Reliving your actions through someone else’s eyes is like reading the poetry your wrote in high school. You know where you were coming from at the time but holy shit did you have a lot to learn.
As she told me years ago, my name was changed. I also could have been a bit of a composite but there was definitely some recognizable behavior in there. My pseudonymed self wasn’t so terrible. He was just sort of stupid and immature and I can totally explain that. You see, at the time, I was really stupid and immature.
There was stuff in there that I didn’t know that I should have. She really had feelings for me and she wanted us to be a couple. She kept waiting for a grand gesture so we could go riding off into the sunset together. I never gave it.
I could explain but that’s not really the point. I was young(-ish) and inexperienced and I hurt someone. At the time, though, I really didn’t know. In other words, I was her Coulier.
The silver lining is that this woman moved on, wrote a show about her experience, and is now in a long term relationship.
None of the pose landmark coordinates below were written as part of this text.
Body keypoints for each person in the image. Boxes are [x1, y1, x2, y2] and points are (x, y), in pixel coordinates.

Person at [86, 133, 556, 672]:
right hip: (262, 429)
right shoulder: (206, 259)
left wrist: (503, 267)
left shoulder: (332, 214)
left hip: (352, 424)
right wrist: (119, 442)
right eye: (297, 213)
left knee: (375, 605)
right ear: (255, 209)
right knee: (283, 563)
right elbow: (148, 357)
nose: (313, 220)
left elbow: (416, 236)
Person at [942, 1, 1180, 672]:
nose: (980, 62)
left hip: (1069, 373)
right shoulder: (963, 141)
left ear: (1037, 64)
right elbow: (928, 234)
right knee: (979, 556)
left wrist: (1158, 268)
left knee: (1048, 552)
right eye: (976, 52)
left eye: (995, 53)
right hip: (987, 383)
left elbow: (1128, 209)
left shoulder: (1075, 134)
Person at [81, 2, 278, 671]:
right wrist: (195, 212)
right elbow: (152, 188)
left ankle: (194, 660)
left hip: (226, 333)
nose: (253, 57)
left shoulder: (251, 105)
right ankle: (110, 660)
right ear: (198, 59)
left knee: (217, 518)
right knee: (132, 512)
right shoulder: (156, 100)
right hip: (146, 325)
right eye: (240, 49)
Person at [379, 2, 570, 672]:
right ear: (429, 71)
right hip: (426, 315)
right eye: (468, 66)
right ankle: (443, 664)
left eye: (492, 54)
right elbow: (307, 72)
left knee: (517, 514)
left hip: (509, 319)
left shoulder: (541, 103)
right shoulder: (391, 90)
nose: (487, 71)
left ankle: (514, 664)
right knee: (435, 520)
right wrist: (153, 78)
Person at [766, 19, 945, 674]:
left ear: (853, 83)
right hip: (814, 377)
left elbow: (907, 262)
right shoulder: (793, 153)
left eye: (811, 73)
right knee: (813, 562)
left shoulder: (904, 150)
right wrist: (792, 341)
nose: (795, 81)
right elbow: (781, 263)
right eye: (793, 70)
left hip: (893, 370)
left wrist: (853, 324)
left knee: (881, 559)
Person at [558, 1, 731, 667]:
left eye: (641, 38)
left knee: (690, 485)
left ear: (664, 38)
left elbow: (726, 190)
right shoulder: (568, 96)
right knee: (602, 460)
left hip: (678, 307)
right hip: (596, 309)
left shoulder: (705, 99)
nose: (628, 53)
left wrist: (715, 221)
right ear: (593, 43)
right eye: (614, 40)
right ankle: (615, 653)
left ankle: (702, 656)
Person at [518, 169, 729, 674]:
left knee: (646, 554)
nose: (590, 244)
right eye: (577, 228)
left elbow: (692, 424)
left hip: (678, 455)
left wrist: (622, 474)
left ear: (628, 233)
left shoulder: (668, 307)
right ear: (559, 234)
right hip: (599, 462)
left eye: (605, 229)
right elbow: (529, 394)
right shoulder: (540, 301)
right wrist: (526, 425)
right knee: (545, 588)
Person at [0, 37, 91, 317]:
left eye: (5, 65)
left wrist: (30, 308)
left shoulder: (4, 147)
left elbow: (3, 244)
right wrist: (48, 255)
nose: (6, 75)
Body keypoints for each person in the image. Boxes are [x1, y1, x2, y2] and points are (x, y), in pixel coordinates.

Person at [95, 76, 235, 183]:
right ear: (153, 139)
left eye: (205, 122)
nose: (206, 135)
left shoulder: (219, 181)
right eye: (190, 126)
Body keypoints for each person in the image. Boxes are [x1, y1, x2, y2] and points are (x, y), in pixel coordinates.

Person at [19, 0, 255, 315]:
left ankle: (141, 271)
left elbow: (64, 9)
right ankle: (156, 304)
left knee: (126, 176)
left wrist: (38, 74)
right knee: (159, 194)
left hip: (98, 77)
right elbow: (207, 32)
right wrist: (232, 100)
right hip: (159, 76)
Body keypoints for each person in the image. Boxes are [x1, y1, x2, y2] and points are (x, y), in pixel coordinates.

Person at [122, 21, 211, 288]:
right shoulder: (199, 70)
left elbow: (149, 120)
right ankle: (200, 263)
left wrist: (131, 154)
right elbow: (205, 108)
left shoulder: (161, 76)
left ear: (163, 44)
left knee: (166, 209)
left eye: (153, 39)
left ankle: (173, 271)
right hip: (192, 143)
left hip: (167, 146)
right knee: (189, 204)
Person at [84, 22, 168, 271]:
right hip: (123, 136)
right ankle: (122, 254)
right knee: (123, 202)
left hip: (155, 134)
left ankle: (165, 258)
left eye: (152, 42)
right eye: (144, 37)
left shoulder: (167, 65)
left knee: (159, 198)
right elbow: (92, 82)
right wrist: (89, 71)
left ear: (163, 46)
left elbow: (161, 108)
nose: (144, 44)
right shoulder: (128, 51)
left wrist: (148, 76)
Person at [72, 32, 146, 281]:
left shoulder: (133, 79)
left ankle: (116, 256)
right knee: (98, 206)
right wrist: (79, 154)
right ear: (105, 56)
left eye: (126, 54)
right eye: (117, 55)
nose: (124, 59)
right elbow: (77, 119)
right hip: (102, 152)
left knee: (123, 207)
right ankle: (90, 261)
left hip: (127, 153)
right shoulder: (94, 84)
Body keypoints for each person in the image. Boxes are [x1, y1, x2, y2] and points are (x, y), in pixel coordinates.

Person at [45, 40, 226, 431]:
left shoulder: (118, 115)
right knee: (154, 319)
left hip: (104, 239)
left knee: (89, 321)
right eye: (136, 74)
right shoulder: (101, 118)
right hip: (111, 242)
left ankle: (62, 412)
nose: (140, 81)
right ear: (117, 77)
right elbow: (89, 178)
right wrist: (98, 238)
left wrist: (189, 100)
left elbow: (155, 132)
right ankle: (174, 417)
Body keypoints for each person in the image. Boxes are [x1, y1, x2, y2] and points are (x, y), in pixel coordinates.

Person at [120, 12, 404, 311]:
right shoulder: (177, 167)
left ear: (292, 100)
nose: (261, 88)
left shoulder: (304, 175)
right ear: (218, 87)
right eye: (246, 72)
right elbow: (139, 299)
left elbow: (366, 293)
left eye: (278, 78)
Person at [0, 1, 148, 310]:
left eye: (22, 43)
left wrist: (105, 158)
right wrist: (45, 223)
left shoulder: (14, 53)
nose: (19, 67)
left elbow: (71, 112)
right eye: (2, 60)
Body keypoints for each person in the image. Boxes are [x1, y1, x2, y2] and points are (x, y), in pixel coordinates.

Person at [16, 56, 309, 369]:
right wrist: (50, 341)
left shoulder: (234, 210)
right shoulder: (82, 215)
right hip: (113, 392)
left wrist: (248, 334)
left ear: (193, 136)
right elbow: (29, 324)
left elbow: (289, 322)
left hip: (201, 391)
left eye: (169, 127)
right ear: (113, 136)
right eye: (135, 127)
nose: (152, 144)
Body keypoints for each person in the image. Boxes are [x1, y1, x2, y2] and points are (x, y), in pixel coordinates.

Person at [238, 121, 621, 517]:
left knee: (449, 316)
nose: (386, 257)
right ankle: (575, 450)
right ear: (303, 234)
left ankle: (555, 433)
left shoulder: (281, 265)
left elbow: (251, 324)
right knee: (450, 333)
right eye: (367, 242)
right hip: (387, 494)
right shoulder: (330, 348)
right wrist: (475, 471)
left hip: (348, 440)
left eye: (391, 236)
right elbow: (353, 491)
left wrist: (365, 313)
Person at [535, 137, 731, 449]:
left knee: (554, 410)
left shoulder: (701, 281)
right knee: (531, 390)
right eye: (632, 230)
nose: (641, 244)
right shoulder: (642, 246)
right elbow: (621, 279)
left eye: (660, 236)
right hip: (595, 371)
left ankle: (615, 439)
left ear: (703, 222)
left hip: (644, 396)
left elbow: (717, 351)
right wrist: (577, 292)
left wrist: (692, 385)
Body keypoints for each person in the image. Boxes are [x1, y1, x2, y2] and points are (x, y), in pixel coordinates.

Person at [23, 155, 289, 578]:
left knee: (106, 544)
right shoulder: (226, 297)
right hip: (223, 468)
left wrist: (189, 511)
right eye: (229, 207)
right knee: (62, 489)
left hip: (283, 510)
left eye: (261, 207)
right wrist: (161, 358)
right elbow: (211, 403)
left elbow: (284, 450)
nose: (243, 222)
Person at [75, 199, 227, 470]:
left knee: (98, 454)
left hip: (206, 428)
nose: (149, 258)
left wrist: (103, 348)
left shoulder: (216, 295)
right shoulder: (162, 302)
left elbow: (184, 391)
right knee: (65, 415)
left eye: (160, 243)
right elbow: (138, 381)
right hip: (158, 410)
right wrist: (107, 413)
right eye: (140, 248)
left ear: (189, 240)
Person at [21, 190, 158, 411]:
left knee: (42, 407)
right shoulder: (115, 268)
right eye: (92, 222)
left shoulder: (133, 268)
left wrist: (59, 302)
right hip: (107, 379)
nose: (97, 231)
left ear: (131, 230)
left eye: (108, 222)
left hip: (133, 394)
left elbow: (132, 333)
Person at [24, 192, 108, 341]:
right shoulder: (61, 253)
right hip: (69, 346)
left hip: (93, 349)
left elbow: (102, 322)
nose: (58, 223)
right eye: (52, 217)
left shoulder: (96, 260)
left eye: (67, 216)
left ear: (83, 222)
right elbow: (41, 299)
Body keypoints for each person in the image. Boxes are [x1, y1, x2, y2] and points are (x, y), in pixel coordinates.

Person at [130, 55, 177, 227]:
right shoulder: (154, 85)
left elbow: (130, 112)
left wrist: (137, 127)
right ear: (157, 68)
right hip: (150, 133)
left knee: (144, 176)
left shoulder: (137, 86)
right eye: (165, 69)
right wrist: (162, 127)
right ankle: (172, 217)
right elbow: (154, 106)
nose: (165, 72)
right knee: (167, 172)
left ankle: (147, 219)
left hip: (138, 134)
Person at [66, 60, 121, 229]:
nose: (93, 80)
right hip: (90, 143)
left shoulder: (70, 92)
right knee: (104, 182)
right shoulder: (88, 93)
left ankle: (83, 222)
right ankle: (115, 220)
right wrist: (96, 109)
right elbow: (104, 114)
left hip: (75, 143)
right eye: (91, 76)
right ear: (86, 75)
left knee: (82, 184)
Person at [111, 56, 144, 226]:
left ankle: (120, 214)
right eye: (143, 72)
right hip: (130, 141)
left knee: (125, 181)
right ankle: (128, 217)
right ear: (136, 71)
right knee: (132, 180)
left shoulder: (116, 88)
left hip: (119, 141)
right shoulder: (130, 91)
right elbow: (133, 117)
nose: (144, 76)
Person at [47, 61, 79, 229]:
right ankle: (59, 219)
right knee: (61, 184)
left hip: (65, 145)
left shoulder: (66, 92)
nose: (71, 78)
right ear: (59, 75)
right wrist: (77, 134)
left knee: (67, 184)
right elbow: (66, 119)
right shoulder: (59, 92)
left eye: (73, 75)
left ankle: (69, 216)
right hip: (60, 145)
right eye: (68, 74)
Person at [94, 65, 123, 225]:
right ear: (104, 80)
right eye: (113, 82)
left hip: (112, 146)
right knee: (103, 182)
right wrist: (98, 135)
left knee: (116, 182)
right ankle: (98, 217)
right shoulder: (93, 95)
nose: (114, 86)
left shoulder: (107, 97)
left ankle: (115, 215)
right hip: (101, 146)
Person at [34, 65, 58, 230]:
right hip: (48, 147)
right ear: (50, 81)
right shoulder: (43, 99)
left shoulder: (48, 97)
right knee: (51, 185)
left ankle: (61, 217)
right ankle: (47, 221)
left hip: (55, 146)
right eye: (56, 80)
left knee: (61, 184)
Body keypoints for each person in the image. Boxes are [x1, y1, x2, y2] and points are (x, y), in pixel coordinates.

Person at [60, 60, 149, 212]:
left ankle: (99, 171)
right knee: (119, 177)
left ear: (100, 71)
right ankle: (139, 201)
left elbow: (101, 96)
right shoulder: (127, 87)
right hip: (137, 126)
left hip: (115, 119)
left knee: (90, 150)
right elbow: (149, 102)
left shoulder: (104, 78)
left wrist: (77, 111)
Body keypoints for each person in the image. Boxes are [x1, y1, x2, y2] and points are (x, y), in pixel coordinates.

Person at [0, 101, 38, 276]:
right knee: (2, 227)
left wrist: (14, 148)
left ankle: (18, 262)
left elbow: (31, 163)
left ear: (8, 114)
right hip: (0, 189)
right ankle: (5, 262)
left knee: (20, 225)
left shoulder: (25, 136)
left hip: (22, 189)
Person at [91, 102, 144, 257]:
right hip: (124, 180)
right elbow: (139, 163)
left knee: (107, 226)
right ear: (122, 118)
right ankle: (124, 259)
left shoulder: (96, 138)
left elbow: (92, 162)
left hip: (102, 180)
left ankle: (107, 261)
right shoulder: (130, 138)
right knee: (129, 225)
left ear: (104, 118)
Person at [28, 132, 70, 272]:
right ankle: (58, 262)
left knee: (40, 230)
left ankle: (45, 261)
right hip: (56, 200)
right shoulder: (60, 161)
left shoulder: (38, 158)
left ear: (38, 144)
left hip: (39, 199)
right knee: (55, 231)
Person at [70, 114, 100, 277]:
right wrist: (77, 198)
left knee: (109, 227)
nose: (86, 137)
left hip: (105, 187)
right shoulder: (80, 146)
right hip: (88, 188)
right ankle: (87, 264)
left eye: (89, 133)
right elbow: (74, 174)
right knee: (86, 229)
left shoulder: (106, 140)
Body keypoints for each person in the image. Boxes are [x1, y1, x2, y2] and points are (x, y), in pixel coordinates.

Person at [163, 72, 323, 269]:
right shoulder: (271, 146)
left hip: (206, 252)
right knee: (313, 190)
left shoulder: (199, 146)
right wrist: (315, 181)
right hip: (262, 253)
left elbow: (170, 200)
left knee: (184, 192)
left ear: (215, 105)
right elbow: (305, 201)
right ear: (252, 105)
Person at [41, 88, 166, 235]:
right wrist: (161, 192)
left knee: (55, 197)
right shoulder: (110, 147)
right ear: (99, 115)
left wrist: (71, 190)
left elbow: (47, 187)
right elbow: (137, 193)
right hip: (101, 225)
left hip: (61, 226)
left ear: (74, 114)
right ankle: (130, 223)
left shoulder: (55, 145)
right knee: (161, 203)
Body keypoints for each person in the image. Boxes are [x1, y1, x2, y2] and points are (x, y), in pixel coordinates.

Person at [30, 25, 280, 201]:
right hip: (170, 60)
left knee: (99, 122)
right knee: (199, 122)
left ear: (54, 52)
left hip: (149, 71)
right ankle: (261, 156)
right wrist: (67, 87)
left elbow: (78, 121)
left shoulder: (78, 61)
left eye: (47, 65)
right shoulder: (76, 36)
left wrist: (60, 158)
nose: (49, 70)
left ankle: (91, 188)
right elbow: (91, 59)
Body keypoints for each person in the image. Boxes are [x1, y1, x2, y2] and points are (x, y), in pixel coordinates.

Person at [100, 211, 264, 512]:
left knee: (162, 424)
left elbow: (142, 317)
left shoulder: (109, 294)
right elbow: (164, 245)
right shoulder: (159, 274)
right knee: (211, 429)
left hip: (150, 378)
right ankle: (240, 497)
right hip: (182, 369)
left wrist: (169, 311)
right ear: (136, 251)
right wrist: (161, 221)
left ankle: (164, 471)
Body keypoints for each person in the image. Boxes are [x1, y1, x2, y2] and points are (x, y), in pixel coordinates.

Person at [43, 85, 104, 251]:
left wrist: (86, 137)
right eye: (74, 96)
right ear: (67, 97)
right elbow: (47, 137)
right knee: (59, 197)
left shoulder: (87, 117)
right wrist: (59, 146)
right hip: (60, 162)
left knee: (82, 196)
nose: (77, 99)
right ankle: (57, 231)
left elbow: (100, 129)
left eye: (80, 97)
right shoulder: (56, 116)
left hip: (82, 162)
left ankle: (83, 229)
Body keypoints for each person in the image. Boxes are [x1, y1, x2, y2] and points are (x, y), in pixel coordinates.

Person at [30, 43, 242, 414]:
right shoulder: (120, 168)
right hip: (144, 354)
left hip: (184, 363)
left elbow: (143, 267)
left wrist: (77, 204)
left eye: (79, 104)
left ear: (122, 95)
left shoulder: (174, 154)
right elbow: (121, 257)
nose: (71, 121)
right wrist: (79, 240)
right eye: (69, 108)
It’s also fitting that, in karmic retribution, I started dating my Coulier a few months after her. We were way into each other for a few weeks. Then she started withdrawing and almost compulsively taking about her exes (who seemed to multiply by the day). In retrospect, she seemed to be the Coulier for other guys as well. She casually mentioned that a previous ex-boyfriend was still talking about her in therapy and that another ex had written several songs about her on his latest album.
After she moved on to her next boyfriend, I cyberstalked. I wrote her a long, confessional email about how hurt I was which I’m sure was met with an eye roll. (Man, you really have to write that email before you learn that you should never write that email.) After that I severed e-contact, went to therapy, and eventually started telling some stories of my own.
Your Coulier makes you grow up. Just once, you need to go into a relationship totally open hearted and optimistic and vulnerable only to have it crash and burn – hard – due to the indifference of the person on the other side.
You need your Coulier. When you put all your hopes into the person you’re dating, you lose sight of yourself. You never want to do anything that might scare that person off. You don’t communicate. You need to learn the hard way not to do that and, when you come through the other side, you’ve swept away all of your illusions, secure in the knowledge that anyone can bail at any time. You also use the second person when you write an essay about it when you should really be using the first.
I don’t really understand people who don’t have their Coulier. I guess there are people out there who get married to their high school or college sweetheart and don’t really get shit on as an adult dater. What’s that like? My girlfriend had a Coulier. If she hadn’t, I wonder if we would have been as unafraid to be honest with each other at the beginning of our relationship.
So, get shit on. Then write jokes about it. Write a solo show about it. Write a song about it. If you have to, write poetry about it. Then move the hell on.
“You Oughta Know” is track two on Jagged Little Pill. Track seven, however, is “You Learn,” and it starts with the line “I recommend getting your heart trampled on to anyone.” Wise words, Alanis, wise words.
I wish there were a “like” button I could press, and be enigmatic about which parts of this essay resonated with me. Instead I’ll say that all of it did. 🙂 I’m glad you got introduced to your inner Coulier, because that’s how you learn. And I agree that having a Coulier in your life can make you a better person. More sensitive, more considerate, more empathetic, more appreciative of the goodness in others, and also more careful about who you give your heart to.